(RECORDS TO USE Opens)

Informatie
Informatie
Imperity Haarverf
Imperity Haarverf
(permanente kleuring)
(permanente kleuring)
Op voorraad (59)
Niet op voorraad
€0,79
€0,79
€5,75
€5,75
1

(RECORDS TO USE Closes)

**WORK TO BE COMPLETED**
Rewrite the text of the rows above as a Markdown table with the columns No. and Line. Number each line in order and leave out blank lines.

**YOUR RESPONSE**
| No. | Line |
|---|---|
| 1 | Informatie |
| 2 | Informatie |
| 3 | Imperity Haarverf |
| 4 | Imperity Haarverf |
| 5 | (permanente kleuring) |
| 6 | (permanente kleuring) |
| 7 | Op voorraad (59) |
| 8 | Niet op voorraad |
| 9 | €0,79 |
| 10 | €0,79 |
| 11 | €5,75 |
| 12 | €5,75 |
| 13 | 1 |